History

Nova Scotia
- Name: Sir John Sherbrooke
- Namesake: John Coape Sherbrooke
- Launched: 1804, Nova Scotia
- Fate: Wrecked 1816

General characteristics
- Tons burthen: 141 (bm)
- Sail plan: Brig

= Sir John Sherbroke (1804 ship) =

Sir John Sherbrooke was built in 1804 in Nova Scotia. She first appeared in the British registers in 1815 and was wrecked in 1816.

Sir John Sherbrooke first appeared in Lloyd's Register (LR) in 1815. In 1816 she appeared with T.Garrett, master, changing to D. Cowan, N.Shanon, owner, and trade Liverpool–Newfoundland, changing to Liverpool–Jamaica.

Captain Cowan was sailing from Jamaica to New York when Sir John Sherbrooke struck a reef in the Dry Tortugas on 19 October 1816, and bilged.
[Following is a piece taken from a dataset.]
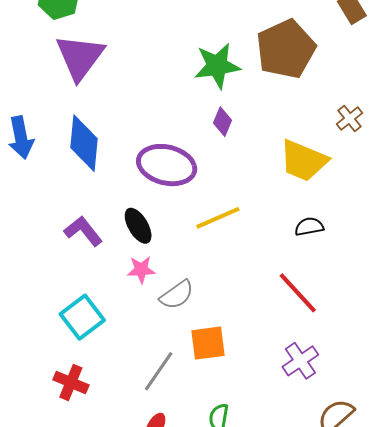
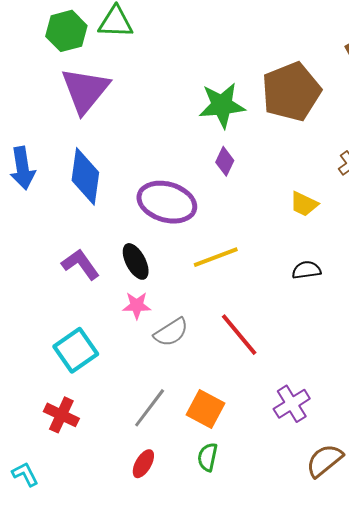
yellow trapezoid: (304, 161) -> (304, 204), size x0.6
red line: (298, 293) -> (239, 335), moved
orange square: (208, 343) -> (206, 409), moved, turned 33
The crew was saved, and proceeded to make off with the $60,000 in specie that she was carrying. The passenger and their chests were put ashore. Then the captain, mate, some crew members, and two steerage passengers went back aboard and took out all the specie, which had been stored in barrel and boxes in the hold. Reportedly, Cowan offered the two steerage passengers $500 each if they went in the longboat with him to the United States.